EXCERPT PROVIDED →
- - - - - - -
ITEM 15.  INDEMNIFICATION OF DIRECTORS AND OFFICERS

    The Company's Certificate of Incorporation (the "Certificate") provides, as
do the charters of many other publicly held companies, that the personal
liability of directors of the Company to the Company is eliminated to the
maximum extent permitted by Delaware law.  The Certificate and the Company's
By-Laws provide for the indemnification of the directors, officers, employees,
and agents of the Company and its subsidiaries to the full extent that may be
permitted by Delaware law from time to time and, in the case of the By-Laws,
for various procedures relating thereto.  Certain provisions of the Certificate
protect the Company's directors against personal liability for monetary damages
resulting from breaches of their fiduciary duty of care, except as set forth
below.  Under Delaware law, absent these provisions, directors could be held
liable for gross negligence in the performance of their duty of care, but not
for simple negligence.  The Certificate absolves directors of liability for
negligence in the performance of their duties, including gross negligence.
However, the Company's directors remain liable for breaches of their duty of
loyalty to the Company and its stockholders, as well as for acts or omissions
not in good faith or which involve intentional misconduct or a knowing
violation of law and transactions from which a director derives improper
personal benefit.  The Certificate also does not absolve directors of liability
under section 174 of the Delaware General Corporation Law, which makes
directors personally liable for unlawful dividends or unlawful stock
repurchases or redemptions in certain circumstances and expressly sets forth a
negligence standard with respect to such liability.

    Under Delaware law, directors, officers, employees, and other individuals
may be indemnified against expenses (including attorneys' fees), judgments,
fines, and amounts paid in settlement in connection with specified actions,
suits, or proceedings, whether civil, criminal, administrative, or
investigative (other than an action by or in the right of the corporation -- a
"derivative action") if they acted in good faith and in a manner they
reasonably believed to be in or not opposed to the best interests of the
Company and, with respect to any criminal action or proceeding, had no
reasonable cause to believe their conduct was unlawful.  A similar standard of
care is applicable in the case of a derivative action, except that
indemnification only extends to expenses (including attorneys' fees) incurred
in connection with defense or settlement of such an action and Delaware law
requires court approval before there can be any indemnification of expenses
where the person seeking indemnification has been found liable to the Company.
- - - - - - -
WHAT YOU NEED TO DO →
A) In the indemnification excerpt, what section of the Delaware General Corporation Law does the Certificate not absolve directors of liability under?
B) Can you reproduce the indemnification excerpt from "However, the Company's" up to and including "to such liability.", renaming "stockholders" as "shareholders"?
The listing that comes next is separate material, unrelated to the indemnification excerpt.

GIVEN MATERIAL →
- - - - - - -
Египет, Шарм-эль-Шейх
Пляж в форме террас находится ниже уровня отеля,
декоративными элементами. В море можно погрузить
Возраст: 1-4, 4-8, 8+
- - - - - - -
YOUR WRITTEN ANSWERS →
A) Section 174.

B)
However, the Company's directors remain liable for breaches of their duty of
loyalty to the Company and its shareholders, as well as for acts or omissions
not in good faith or which involve intentional misconduct or a knowing
violation of law and transactions from which a director derives improper
personal benefit.  The Certificate also does not absolve directors of liability
under section 174 of the Delaware General Corporation Law, which makes
directors personally liable for unlawful dividends or unlawful stock
repurchases or redemptions in certain circumstances and expressly sets forth a
negligence standard with respect to such liability.